Task details ▸
Below is a block of records: output all of them exactly and leave out the pictures.

Provided entries ▸
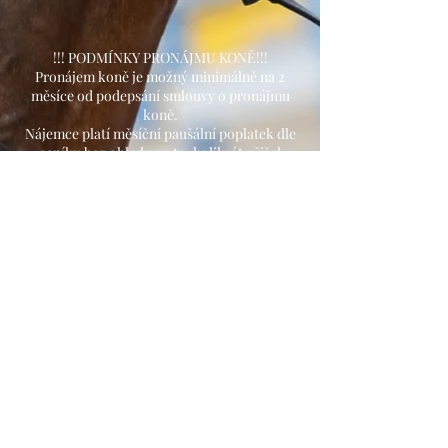
!!! PODMÍNKY PRONÁJMU KONĚ!!!
Pronájem koně je možný minimálně na 2
měsíce od podepsání smlouvy o pronájmu
koně.
Nájemce platí měsíční paušální poplatek dle
ceníku bez ohledu na to, kolikrát přišel
trénovat/jezdit.
Pokud nebude přítomný instruktor, nahradí
ho jiný, případně domluví náhradní termín.
V případě absence nájemce se hodiny
nemohou zpětně nahrazovat.
Ceny jsou pouze orientační a
pokud by jste o pronájmu koně
uvažovali, rádi Vám sdělíme
aktuální možnosti a další
informace na tel.
+420 607 990
930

Written reply ▸
!!! PODMÍNKY PRONÁJMU KONĚ!!!
Pronájem koně je možný minimálně na 2
měsíce od podepsání smlouvy o pronájmu
koně.
Nájemce platí měsíční paušální poplatek dle
ceníku bez ohledu na to, kolikrát přišel
trénovat/jezdit.
Pokud nebude přítomný instruktor, nahradí
ho jiný, případně domluví náhradní termín.
V případě absence nájemce se hodiny
nemohou zpětně nahrazovat.
Ceny jsou pouze orientační a
pokud by jste o pronájmu koně
uvažovali, rádi Vám sdělíme
aktuální možnosti a další
informace na tel.
+420 607 990
930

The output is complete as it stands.